Okay. So firstly, yesterday’s Young Athletes meet was AH-mazing. Again!
I had no idea my heart was so big but I just love all of those little kiddos. And now my crazy side-kick co-coordinator is using my sappy against me and trying to talk me into bumping up the cap from 15 athletes to 20! Yikes!
Oh, and I hitched my back when I bent over to help an athlete hurdle. I wasn’t even picking anything up! All I did was bend! Seriously thought I might not be able to bend back the other way again! Sheesh. Guess that’s how you know you’re over 30, right?
But today is what gets to me.
Trevy has his annual Developmental Pedi appointment. I love Dr. Development. She’s so kind and thorough.

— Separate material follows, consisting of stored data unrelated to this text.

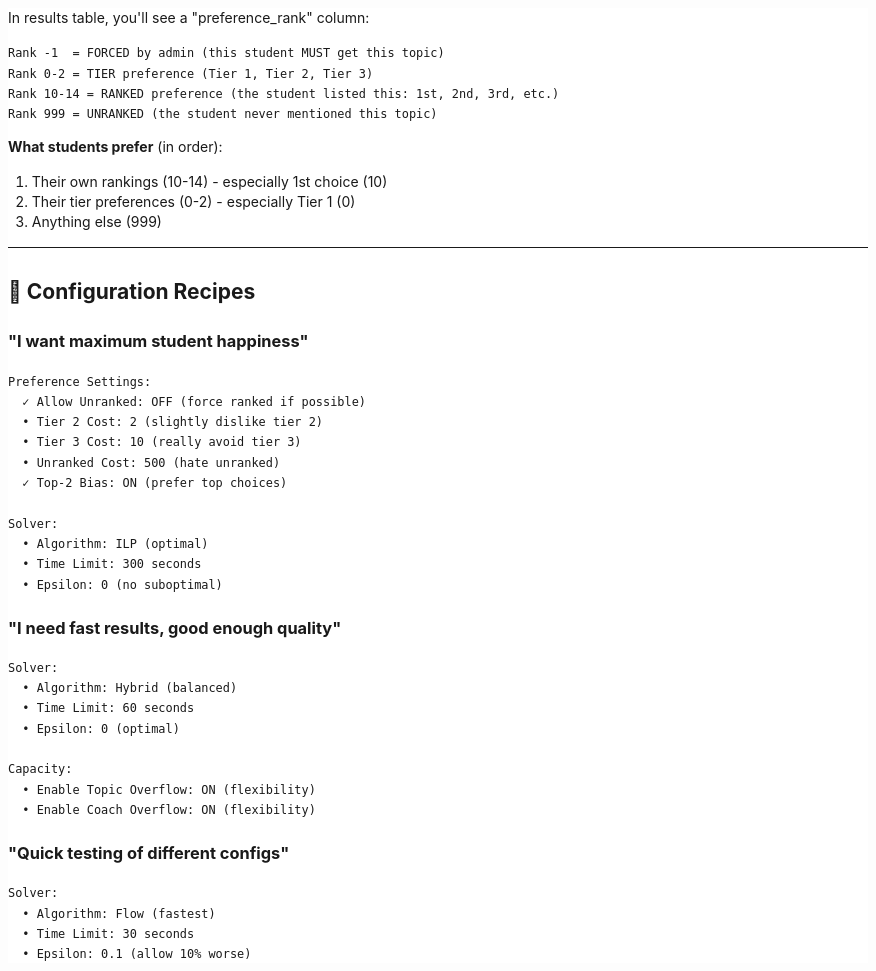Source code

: In results table, you'll see a "preference_rank" column:

```
Rank -1  = FORCED by admin (this student MUST get this topic)
Rank 0-2 = TIER preference (Tier 1, Tier 2, Tier 3)
Rank 10-14 = RANKED preference (the student listed this: 1st, 2nd, 3rd, etc.)
Rank 999 = UNRANKED (the student never mentioned this topic)
```

**What students prefer** (in order):
1. Their own rankings (10-14) - especially 1st choice (10)
2. Their tier preferences (0-2) - especially Tier 1 (0)
3. Anything else (999)

---

## 🔧 Configuration Recipes

### "I want maximum student happiness"
```
Preference Settings:
  ✓ Allow Unranked: OFF (force ranked if possible)
  • Tier 2 Cost: 2 (slightly dislike tier 2)
  • Tier 3 Cost: 10 (really avoid tier 3)
  • Unranked Cost: 500 (hate unranked)
  ✓ Top-2 Bias: ON (prefer top choices)

Solver:
  • Algorithm: ILP (optimal)
  • Time Limit: 300 seconds
  • Epsilon: 0 (no suboptimal)
```

### "I need fast results, good enough quality"
```
Solver:
  • Algorithm: Hybrid (balanced)
  • Time Limit: 60 seconds
  • Epsilon: 0 (optimal)

Capacity:
  • Enable Topic Overflow: ON (flexibility)
  • Enable Coach Overflow: ON (flexibility)
```

### "Quick testing of different configs"
```
Solver:
  • Algorithm: Flow (fastest)
  • Time Limit: 30 seconds
  • Epsilon: 0.1 (allow 10% worse)
```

It’s just the information I leave with that I’m not the biggest fan of. And it’s been lingering…setting up camp…in the back of my mind for days now. Is this the week? The one where his Globally Delayed label changes to something more clinically tangible? Globally Delayed sounds so much less ominous to me than MR. Kinda like Infantile Spasms does to Catastrophic Epilepsy. Not that we aren’t fully wrapped around who Trevy is. Even thing that you’re fully aware of take time to digest when they hit you in the face. There’s just something about med-speak and labels written in no-going-back black & white that still gets to me.
He’s doing so good!
We hear that all the time. No really. All.The.Time.
And he is. In a way. But good does not equal miraculously fully recovered as if he’d never had a seizure in his life.
When I’m totally honest with myself (with you) I hoped he’d be further along by now. It’s been two years since he survived the Nightmare-Miracle. I thought the gap between him and his peers would grow smaller. That he’d inch closer and closer to them. And maybe even breech the gap entirely?
The gap is still there.
The difference between before surgery and now is that the gap has stopped spreading so aggressively.
He’s just kinda staying right around two years behind them. Give or take.
One of my dearest and sweetest friends wrote my heart in a post recently. Especially, when she shares how in preschool it’s easier to “pull off appearing typical”. Trevy does that well when exposure to him is limited to an hour at church or what not.
At home he doesn’t have to pull anything off. He’s just Trevy. And he’s happy. SO happy. And funny too! And loved. Fiercely. And beautiful. And sweet. And so many many things that totally equal so much more than the sum of a few little words on a piece of paper.
I know that. Really. I do.
And it shouldn’t get to me because I know that. But sometimes…it still does anyway.
…danielle
Comments
I recently had a friend ask me what I do when people stare. She sometimes takes out a friend's severely CP son, and noticed many people staring. I told her that I often wonder when we are out and people ooh & aah at Emma and then ask how old she is, and my response is a truthful 4, if they really realize what they are seeing and how she isn't typical. I know I feel the stares when I take her out in her wheelchair/stroller (currently we take her in a baby stroller cuz it's easier/lighter). And to be completely honest, I don't do anything about the stares. People are going to stare. I stare at other SN kids. I wonder about their story and look at the EQ they have and try to picture how it might make our lives better. I try to think that Emma is a bright shining light that is able to teach every person we pass a little more compassion and empathy for those who are different. It helps to make things just a little more right.
Wow, I got off the subject.... ;)
Wendi...
You are totally right! He is staying the course. My dilemma is...once a child is around 6ish the brain stops being so plastic and you kinda are where you are. That's how you can have people with Intellectual Disablities who are higher functioning than others. Right now Trevy's future is wide open though...and I do need to stop trying to figure out what that means.
...danielle
Second - You need to take care of your back because that's what young, gorgeous, fabulous women need to do. Duh.
Third - I think words will always have a way of being painful. I only allowed an MR diagnosis when it was the only way to get a service we needed. I had the report mailed to me, made my husband open it and file it. I refuse to believe it's who my son is. And yes, the gap sucks. There's no way around that. It's a good thing we're so great at celebrating who are children are!